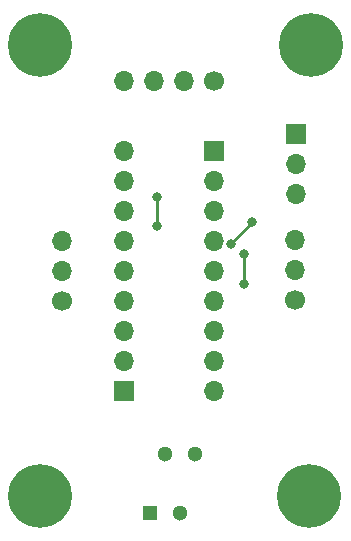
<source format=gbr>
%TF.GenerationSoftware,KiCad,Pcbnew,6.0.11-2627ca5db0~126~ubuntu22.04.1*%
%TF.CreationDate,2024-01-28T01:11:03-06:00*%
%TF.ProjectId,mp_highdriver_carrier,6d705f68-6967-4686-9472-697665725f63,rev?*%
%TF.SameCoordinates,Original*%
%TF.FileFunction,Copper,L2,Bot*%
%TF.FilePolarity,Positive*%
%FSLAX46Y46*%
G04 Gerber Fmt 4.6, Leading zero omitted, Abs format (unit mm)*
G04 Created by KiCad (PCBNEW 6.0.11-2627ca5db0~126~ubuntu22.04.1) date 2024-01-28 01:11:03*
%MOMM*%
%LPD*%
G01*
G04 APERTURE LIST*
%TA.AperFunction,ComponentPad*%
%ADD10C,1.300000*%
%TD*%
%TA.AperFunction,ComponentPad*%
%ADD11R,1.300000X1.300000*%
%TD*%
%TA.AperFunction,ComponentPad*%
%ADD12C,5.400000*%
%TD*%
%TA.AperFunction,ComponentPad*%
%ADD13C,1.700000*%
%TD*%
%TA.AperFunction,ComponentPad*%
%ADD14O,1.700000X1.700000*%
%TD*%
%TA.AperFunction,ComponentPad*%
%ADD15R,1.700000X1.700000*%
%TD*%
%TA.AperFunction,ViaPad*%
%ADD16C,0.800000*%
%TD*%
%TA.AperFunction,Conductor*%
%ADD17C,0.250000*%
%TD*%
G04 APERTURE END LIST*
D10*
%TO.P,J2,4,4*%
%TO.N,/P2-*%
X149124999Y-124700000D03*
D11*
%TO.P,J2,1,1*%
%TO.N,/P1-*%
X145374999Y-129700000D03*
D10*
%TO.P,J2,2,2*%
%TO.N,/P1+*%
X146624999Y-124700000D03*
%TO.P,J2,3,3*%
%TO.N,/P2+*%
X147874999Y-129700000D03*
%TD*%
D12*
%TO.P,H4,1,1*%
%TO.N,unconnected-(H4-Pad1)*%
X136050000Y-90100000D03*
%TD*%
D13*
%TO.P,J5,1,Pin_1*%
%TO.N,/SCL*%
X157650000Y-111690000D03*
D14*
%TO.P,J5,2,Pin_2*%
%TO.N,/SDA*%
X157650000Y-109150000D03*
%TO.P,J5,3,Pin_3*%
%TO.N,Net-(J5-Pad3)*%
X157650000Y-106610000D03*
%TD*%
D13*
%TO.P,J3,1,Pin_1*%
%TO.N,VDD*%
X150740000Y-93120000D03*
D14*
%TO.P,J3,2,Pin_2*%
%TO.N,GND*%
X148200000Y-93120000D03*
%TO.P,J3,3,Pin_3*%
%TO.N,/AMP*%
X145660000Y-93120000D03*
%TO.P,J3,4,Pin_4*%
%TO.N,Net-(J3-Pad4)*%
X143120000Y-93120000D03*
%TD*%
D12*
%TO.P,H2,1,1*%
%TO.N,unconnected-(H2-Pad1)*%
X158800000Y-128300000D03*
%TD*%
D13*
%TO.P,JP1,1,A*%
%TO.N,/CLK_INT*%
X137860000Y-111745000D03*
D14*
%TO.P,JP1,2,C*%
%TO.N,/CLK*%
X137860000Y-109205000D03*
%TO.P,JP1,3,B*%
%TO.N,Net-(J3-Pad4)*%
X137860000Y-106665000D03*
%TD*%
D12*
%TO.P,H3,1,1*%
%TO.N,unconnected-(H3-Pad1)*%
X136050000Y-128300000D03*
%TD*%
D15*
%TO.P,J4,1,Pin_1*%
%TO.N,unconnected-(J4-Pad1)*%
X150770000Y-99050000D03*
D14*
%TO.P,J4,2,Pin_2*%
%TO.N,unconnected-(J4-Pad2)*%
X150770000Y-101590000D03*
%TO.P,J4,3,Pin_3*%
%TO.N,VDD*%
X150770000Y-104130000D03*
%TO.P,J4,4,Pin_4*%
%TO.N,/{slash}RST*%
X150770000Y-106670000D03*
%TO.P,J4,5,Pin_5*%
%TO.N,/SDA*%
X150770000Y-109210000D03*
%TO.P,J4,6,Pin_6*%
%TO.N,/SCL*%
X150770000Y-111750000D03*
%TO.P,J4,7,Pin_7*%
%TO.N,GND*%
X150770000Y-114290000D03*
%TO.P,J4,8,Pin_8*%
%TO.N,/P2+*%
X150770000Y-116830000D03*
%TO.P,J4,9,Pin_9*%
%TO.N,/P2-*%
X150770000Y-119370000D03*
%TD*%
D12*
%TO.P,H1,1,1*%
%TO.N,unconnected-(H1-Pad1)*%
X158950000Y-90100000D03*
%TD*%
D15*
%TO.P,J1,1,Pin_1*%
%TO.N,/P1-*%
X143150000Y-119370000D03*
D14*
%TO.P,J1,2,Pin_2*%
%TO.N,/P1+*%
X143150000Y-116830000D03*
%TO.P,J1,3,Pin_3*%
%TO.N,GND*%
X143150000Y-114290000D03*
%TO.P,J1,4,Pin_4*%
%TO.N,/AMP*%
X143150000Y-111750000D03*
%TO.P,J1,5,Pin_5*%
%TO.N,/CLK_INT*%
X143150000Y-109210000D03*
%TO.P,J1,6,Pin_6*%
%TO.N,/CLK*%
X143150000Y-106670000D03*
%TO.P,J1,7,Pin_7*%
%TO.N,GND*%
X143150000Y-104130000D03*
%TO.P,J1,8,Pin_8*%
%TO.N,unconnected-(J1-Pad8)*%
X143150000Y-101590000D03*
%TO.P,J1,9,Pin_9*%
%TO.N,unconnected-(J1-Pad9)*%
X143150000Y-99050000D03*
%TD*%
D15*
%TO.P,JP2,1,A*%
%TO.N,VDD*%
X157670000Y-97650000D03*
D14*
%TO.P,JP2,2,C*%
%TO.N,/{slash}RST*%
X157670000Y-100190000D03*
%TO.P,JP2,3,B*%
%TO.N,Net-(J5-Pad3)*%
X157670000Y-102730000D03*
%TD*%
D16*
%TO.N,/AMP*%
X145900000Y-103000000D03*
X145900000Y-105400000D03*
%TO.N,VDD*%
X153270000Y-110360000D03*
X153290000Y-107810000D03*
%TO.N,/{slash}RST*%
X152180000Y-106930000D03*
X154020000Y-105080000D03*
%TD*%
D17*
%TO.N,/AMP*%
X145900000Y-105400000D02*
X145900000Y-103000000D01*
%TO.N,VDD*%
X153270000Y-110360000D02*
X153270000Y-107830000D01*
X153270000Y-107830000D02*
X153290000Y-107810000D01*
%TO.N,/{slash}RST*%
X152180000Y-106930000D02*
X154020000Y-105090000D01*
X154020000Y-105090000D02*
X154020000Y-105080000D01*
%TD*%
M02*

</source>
--
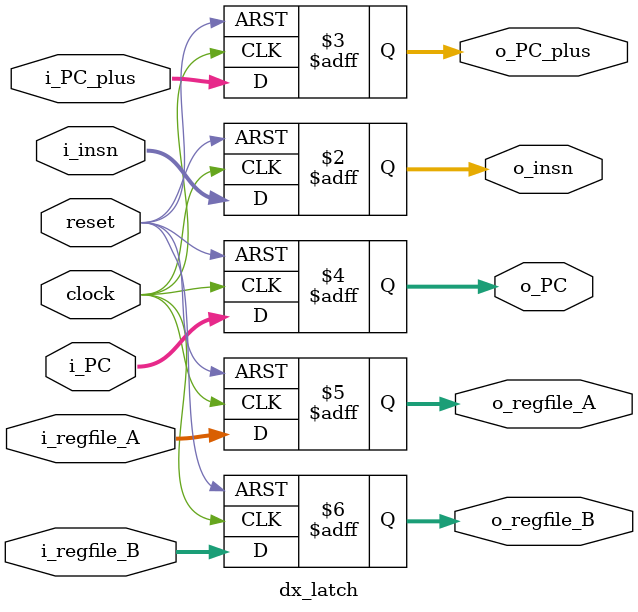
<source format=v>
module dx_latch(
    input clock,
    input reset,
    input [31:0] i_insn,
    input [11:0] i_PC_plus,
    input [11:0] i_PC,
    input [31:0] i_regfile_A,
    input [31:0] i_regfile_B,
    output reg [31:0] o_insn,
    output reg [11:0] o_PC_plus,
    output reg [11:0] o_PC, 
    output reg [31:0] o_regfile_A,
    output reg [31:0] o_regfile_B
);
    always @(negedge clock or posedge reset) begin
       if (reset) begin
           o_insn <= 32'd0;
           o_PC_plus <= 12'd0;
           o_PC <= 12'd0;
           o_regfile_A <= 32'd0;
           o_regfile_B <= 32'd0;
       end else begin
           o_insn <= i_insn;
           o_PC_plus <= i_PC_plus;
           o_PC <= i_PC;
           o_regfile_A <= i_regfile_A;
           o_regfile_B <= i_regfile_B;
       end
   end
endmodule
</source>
---
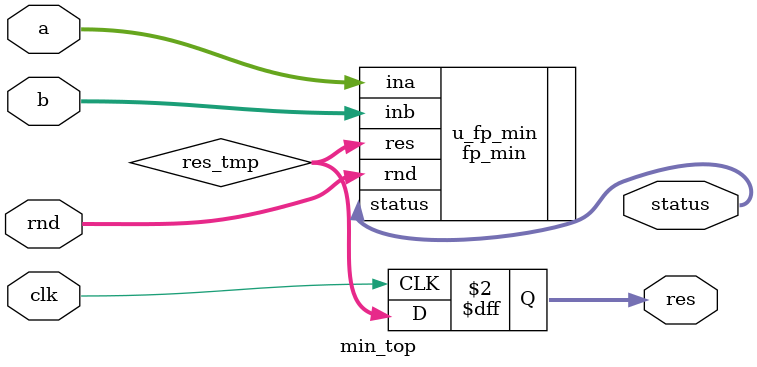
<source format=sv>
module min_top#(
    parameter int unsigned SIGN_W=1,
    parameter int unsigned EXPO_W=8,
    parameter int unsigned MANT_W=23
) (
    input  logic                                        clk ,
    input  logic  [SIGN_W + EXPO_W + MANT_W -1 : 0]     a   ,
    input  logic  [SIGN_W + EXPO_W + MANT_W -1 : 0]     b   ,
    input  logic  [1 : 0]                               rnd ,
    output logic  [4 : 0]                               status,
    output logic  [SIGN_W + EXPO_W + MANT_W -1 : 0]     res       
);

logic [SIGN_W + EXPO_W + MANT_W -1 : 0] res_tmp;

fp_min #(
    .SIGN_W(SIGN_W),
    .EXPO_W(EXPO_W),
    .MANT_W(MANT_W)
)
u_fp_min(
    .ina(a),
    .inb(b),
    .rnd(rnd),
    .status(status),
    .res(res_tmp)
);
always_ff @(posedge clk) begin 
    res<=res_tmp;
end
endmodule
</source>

_What is expected_
Go line by line through the data and copy any that contain "output".

_Solution to the exercise_
    output reg [31:0] o_insn,
    output reg [11:0] o_PC_plus,
    output reg [11:0] o_PC, 
    output reg [31:0] o_regfile_A,
    output reg [31:0] o_regfile_B
    output logic  [4 : 0]                               status,
    output logic  [SIGN_W + EXPO_W + MANT_W -1 : 0]     res       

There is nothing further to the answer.